By Sarah Downs

Requiem performed by the musicAeterna orchestra and choir at the SHED is the kind of musical experience I live for.  It left me breathless and on the verge of tears.

Guiseppe Verdi composed this masterpiece, a musical setting of the Catholic funeral mass, in 1874.  It is a magnificent work which musicAeterna gives its full due and more.  Conductor Teodor Currentzis has gathered top performers who play seamlessly together, with extraordinary skill.  At the outset, in the hushed, almost inhuman pianissimo of the first notes, the instrumentalists maintain a perfect tension almost to a point of no return.  You feel the music rather than hear it.  Currentzis conducts with such connection it’s as if the music emanates from the tips of his fingers.  Watching the orchestra perform is a similarly immersive experience.  Freed from physical constriction in long, loose, black robes that unify the stage visual, keeping audience focus on the singers and instrumentalist, the orchestra plays with a vigor that brings the text alive.  Most of them stand for the entire 90-minute piece, with the exception of instruments that demand one sit down, like the cello.  On their feet the instrumentalists, like the singers, can root themselves deeply into the ground.  So anchored, they are liberated to play freely.  This is why singers prefer to sing standing up.  We need to feel our strength and connection, allowing the music to flow through us on our breath.

All of the performers epitomize the concept of singing from the toes up, including the four outstanding soloists.  Tenor René Barbera possesses both strength and sweetness in his voice.  His “Ingemisco” gave me goosebumps.  Clémentine Margaine‘s voice rings with dignity and elegance throughout her range from rich contralto to high mezzo.  Soprano Zarina Abaeva has some of the most difficult singing, in that she spends much of her time singing very softly in the challenging transition point in vocal registers known as the passaggio.  She negotiates that technical feat well, and when she lets the dogs out, as it were, especially during the dramatic final “Libera Me” where she stands front and center of the chorus, her beautiful voice hits the back of the house.  Evgeny Stavinsky‘s sonorous bass rings with that wonderful, masculine sound that grounds the overtones yet makes its uniquely rumbly presence known.

One of the toughest jobs in music is to sing as one in a choir.  The individual voice is celebrated, but in its contribution to the whole.  The musicAeterna Choir is flawless.   It’s dynamic range and breath control are phenomenal.

I have to give a big shout-out to the sound designer, whose careful placement of a minimal number of microphones — necessitated by the resonance-sucking nature of the cavernous space — works maximum effect with the least intervention.  None of the performance felt miked, which means he captured the truth of the sound rather than embellish or distort it.  Would that every performer could have such a skilled designer!

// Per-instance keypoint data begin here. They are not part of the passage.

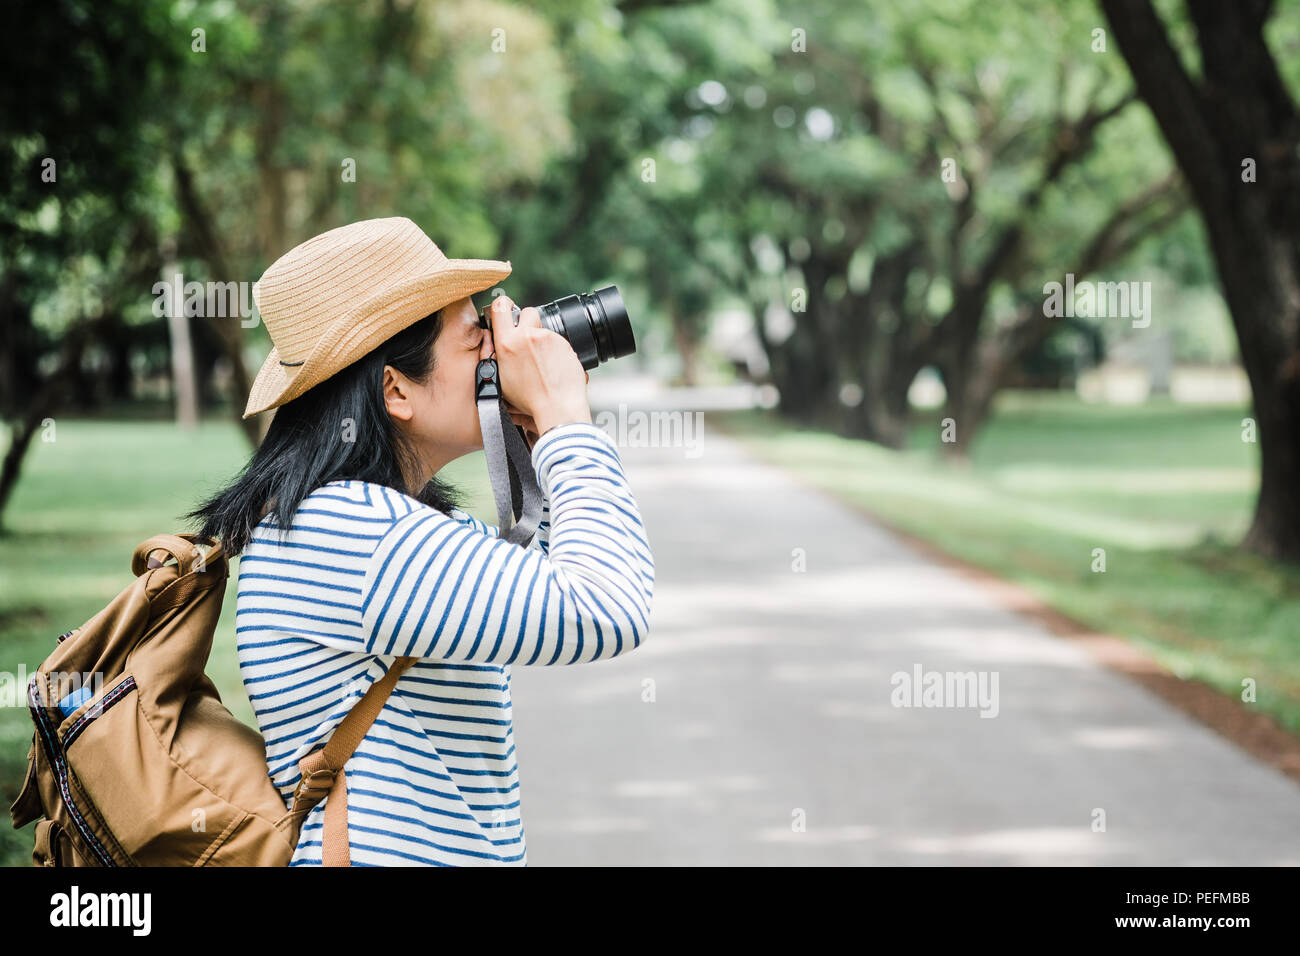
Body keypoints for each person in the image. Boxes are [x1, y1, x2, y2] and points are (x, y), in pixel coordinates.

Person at [189, 216, 654, 866]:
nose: (496, 355)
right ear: (395, 389)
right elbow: (607, 607)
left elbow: (562, 576)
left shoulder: (375, 523)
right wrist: (564, 416)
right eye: (475, 341)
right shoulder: (348, 530)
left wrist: (539, 435)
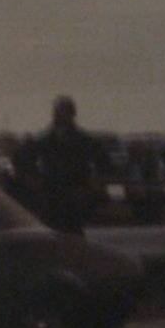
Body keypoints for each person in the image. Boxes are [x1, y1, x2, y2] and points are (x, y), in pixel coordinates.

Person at [19, 96, 106, 234]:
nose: (59, 116)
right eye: (57, 112)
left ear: (72, 114)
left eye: (63, 112)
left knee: (73, 232)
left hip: (75, 192)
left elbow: (102, 163)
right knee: (52, 233)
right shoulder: (43, 139)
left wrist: (92, 185)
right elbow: (24, 159)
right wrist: (33, 180)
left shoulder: (84, 140)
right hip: (51, 193)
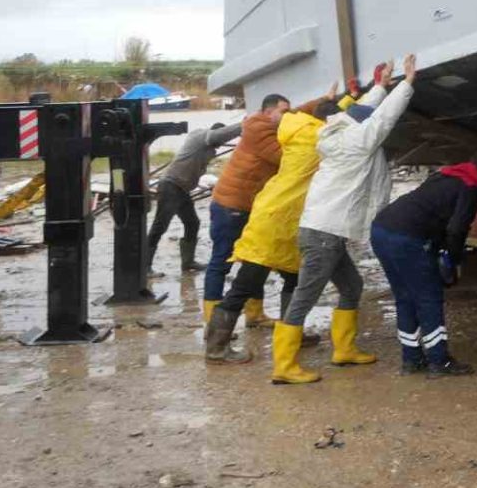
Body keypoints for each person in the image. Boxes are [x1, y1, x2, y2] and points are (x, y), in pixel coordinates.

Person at [270, 55, 419, 384]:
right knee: (305, 296)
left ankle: (344, 350)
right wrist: (407, 83)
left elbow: (364, 111)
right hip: (324, 234)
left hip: (326, 231)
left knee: (352, 286)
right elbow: (382, 120)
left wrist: (380, 86)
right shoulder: (356, 141)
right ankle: (284, 365)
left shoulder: (338, 131)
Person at [203, 89, 345, 366]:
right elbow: (305, 127)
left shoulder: (292, 129)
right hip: (263, 220)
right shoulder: (297, 145)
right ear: (268, 112)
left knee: (293, 278)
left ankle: (291, 331)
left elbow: (297, 114)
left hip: (279, 221)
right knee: (243, 280)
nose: (289, 115)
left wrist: (329, 100)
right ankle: (216, 345)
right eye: (283, 111)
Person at [370, 146, 477, 377]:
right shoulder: (471, 187)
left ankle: (411, 360)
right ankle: (439, 361)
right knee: (428, 297)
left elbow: (437, 215)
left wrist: (439, 249)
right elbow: (457, 228)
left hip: (381, 229)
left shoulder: (445, 175)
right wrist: (453, 259)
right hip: (407, 237)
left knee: (405, 296)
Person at [147, 120, 242, 277]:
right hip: (170, 186)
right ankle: (145, 267)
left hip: (181, 189)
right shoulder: (202, 136)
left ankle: (188, 263)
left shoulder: (208, 148)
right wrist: (245, 124)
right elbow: (217, 136)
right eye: (220, 141)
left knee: (192, 223)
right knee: (160, 226)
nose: (219, 145)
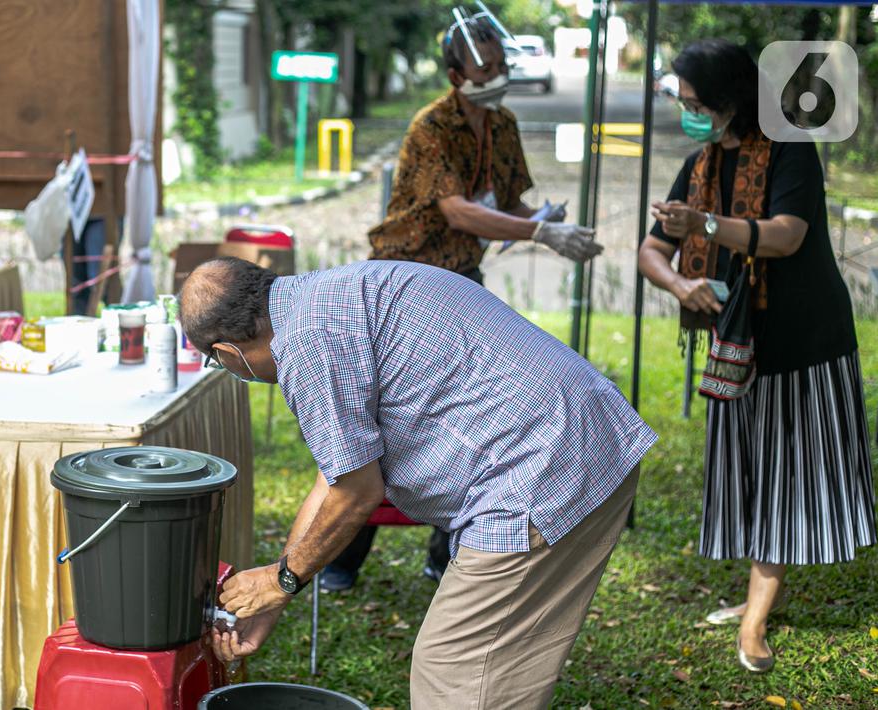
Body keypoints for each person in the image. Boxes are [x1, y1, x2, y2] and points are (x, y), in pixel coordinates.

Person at [181, 257, 656, 709]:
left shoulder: (304, 344)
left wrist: (282, 579)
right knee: (503, 664)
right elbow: (338, 476)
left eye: (219, 364)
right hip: (593, 435)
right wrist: (277, 593)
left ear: (227, 352)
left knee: (451, 668)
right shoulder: (331, 296)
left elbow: (356, 495)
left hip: (537, 471)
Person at [329, 7, 603, 592]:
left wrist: (552, 227)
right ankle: (342, 559)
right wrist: (535, 231)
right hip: (402, 283)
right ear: (456, 76)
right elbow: (456, 209)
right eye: (487, 69)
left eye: (503, 65)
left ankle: (446, 552)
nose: (499, 76)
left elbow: (512, 204)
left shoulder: (501, 125)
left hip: (461, 281)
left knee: (470, 412)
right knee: (386, 417)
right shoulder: (431, 126)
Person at [638, 40, 876, 674]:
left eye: (694, 103)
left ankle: (754, 621)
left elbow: (786, 236)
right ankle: (756, 593)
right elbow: (650, 250)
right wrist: (679, 282)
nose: (687, 112)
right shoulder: (698, 164)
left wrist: (707, 226)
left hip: (803, 343)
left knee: (786, 479)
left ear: (729, 99)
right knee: (749, 473)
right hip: (736, 349)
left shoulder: (791, 151)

In contrast to the visionary approach to Verdi’s music by Currentzis and his musicians, the accompanying film by Jonas Mekas did nothing for me other than annoy me.  In a style that was Avant Garde in maybe the 1960’s, the film is a long series of short video clips of flowers, rain, the occasional sheep and a corpse or two.  I don’t know if the point was to dumb down the music so we’d all Get The Message that this is Big Stuff, but the film was irrelevant.  I mean, come on.  A Requiem is about the totality of human experience, the totality of suffering, the totality of beauty.  It is about the eternity of death and rapture of ascension.  To attempt to match that with mundane images of reality and manipulative photos of dead babies trivializes rather than enhances the experience.

This is storytelling of the highest order.  As the final chord echoed through the hall, as Currentzis held us all under his spell during the ensuing silence, I found myself literally holding my breath, on the edge of my seat, with my head in my hands.  I don’t know what else to say.

Requiem, at the Shed (545 West 30th St.)  November 19th – 24th.  For tickets go to:  www.theshed.org.  The run is sold out, but you never know.  Someone might have a last minute cancellation.